*** Records supplied ***

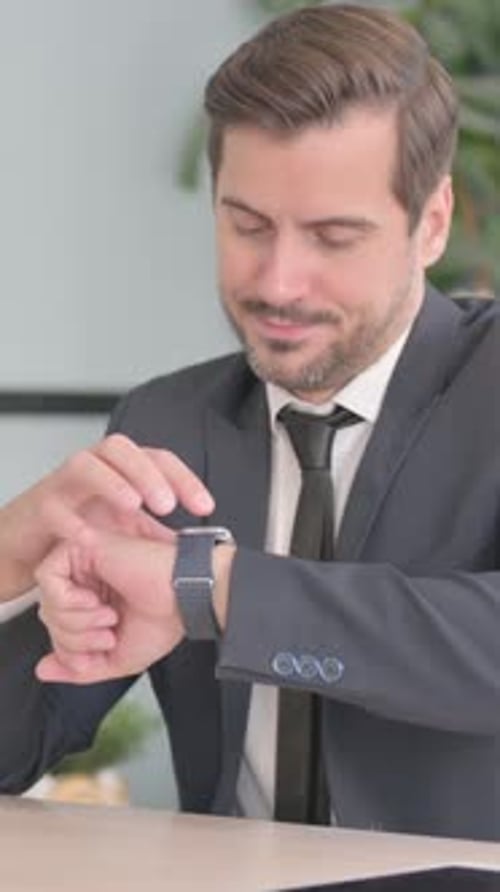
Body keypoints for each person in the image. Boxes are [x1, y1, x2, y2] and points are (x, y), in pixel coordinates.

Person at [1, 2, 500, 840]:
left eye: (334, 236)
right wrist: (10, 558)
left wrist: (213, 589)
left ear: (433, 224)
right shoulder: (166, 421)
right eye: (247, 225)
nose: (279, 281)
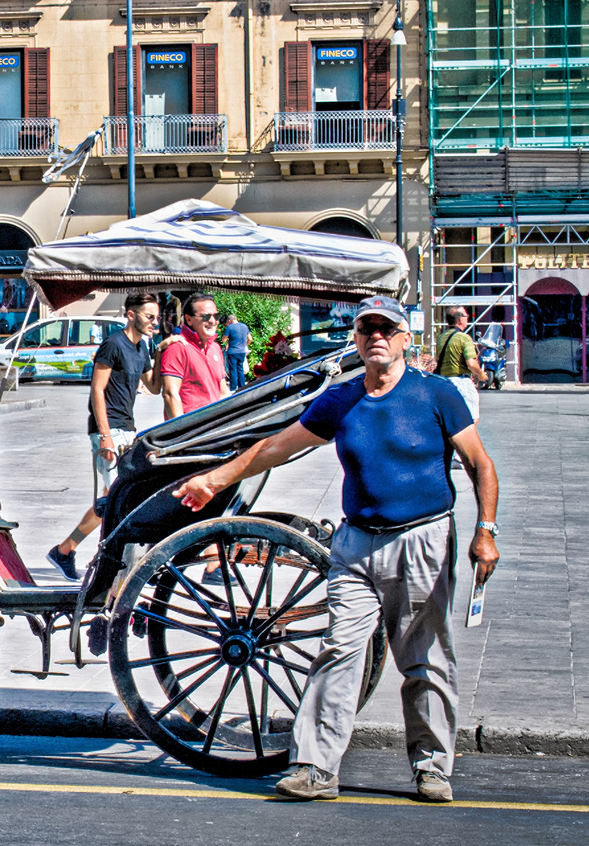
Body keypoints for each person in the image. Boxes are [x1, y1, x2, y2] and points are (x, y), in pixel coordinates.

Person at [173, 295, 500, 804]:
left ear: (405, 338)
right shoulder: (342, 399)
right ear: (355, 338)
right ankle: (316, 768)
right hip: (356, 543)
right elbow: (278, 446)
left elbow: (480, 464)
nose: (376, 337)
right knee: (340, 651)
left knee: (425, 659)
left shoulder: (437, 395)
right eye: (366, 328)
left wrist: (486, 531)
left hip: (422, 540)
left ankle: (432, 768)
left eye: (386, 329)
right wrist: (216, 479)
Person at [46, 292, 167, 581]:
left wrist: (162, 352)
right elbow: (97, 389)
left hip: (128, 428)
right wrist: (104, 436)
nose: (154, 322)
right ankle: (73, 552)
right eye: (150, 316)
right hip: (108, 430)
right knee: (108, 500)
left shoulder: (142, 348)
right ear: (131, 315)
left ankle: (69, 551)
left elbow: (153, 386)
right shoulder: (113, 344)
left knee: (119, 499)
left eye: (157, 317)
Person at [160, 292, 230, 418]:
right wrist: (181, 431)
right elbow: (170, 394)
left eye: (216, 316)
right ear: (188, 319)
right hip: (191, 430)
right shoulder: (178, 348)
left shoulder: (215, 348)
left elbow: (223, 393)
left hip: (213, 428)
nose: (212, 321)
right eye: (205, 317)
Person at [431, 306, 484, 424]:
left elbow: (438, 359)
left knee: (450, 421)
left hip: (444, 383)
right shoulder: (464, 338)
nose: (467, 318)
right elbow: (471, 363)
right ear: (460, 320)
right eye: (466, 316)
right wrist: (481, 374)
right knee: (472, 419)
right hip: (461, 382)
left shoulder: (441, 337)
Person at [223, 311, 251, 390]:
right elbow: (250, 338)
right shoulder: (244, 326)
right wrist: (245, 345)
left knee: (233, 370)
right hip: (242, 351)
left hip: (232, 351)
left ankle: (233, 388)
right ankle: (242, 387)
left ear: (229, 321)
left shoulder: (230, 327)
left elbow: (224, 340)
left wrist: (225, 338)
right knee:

*** End of Records supplied ***

▶ Work required
Copy nothing but the lines from the top of the data down to the line containing "left knee: (425, 659)", and leave the pictures out.

▶ Solution for this exercise
Body keypoints for each person in the image. Boxes are [x1, y1, x2, y2] and points are (x, y), in pixel coordinates.

Person at [1, 2, 500, 840]:
left eye: (334, 236)
right wrist: (10, 558)
left wrist: (213, 589)
left ear: (433, 224)
right shoulder: (166, 421)
right eye: (247, 225)
nose: (279, 281)
Body keypoints for each person in the image. Boxes are [x1, y1, x2, y2] and points are (x, y), in pixel coordinates.

Person at [173, 295, 500, 804]:
left ear: (405, 338)
right shoulder: (342, 399)
right ear: (355, 338)
right ankle: (316, 768)
right hip: (356, 543)
right elbow: (278, 446)
left elbow: (480, 464)
nose: (376, 337)
right knee: (340, 651)
left knee: (425, 659)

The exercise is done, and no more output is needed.